Last week we had another 회식 (pronounced “hwaeshik”: a social gathering) with all the teachers at my school. These gatherings typically consist of dinner, and then about three more rounds of drinks and a bit of dessert before heading home into the wee hours of the (work week) night. Oftentimes, the 회식activities are evident the following day when many teachers show up hungover and exhausted for school.
This 회식, however, was a little more wholesome than the classic soju sagas. We left the office early and headed for the Jeongseon railbike, about and hour and a half from Taebaek. There are two types of railbikes in Korea: automated and mechanical. This particular railbike was mechanical so we had to pedal our way through the course. Getting started demanded a small commitment to forward motion from each of us, but a few minutes in we were cruising downhill with no effort.
The tour through mountainous farmland was enhanced by the fall colours creeping through the hills. At the end, we were greeted by two massive fish railcars and a number of cafes and convenience stores.
Beautiful fall colours at the end of the line.
Of course, no 회식 is complete without copious amounts of delicious food. Taebaek’s famous takalbi was the perfect hot and hearty meal to warm us up from the cool autumn air.

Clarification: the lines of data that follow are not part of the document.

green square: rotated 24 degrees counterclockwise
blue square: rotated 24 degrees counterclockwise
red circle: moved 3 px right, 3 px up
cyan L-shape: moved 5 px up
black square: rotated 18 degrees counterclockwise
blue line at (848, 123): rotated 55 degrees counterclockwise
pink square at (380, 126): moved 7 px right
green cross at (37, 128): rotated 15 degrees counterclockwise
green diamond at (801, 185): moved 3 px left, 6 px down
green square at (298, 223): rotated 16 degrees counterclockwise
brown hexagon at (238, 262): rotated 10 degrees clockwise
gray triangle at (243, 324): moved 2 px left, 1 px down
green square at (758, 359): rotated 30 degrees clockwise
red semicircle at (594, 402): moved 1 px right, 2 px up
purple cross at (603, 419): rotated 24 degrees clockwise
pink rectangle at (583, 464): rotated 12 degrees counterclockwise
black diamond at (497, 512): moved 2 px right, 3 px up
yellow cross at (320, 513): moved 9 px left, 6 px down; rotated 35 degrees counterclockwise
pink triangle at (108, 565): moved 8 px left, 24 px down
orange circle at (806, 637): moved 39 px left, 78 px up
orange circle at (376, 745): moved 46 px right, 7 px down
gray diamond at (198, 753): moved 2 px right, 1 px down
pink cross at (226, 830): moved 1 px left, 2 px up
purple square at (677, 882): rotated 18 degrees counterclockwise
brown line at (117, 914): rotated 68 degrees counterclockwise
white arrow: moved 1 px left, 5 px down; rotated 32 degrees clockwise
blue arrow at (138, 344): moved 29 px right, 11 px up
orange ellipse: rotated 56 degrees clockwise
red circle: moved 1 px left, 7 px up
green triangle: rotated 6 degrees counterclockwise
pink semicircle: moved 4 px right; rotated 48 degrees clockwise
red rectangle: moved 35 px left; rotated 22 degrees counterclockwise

Takalbi is a dish consisting of chicken, cabbage, rice cakes, and onions cooked in gochujang (Korean red pepper paste) and wrapped up in lettuce or perilla leaves. Sometimes its topped with melty cheese, though I prefer the more traditional version sans fromage.
Taebaek’s spin on the dish is famous for being soupy rather than dry, to accomodate the damaged throats of mine workers. This particular restaurant is quite famous across the country and has been featured on tv numerous times. After eating there twice, I can see why! It’s such as delicious dish and at a very reasonable cost.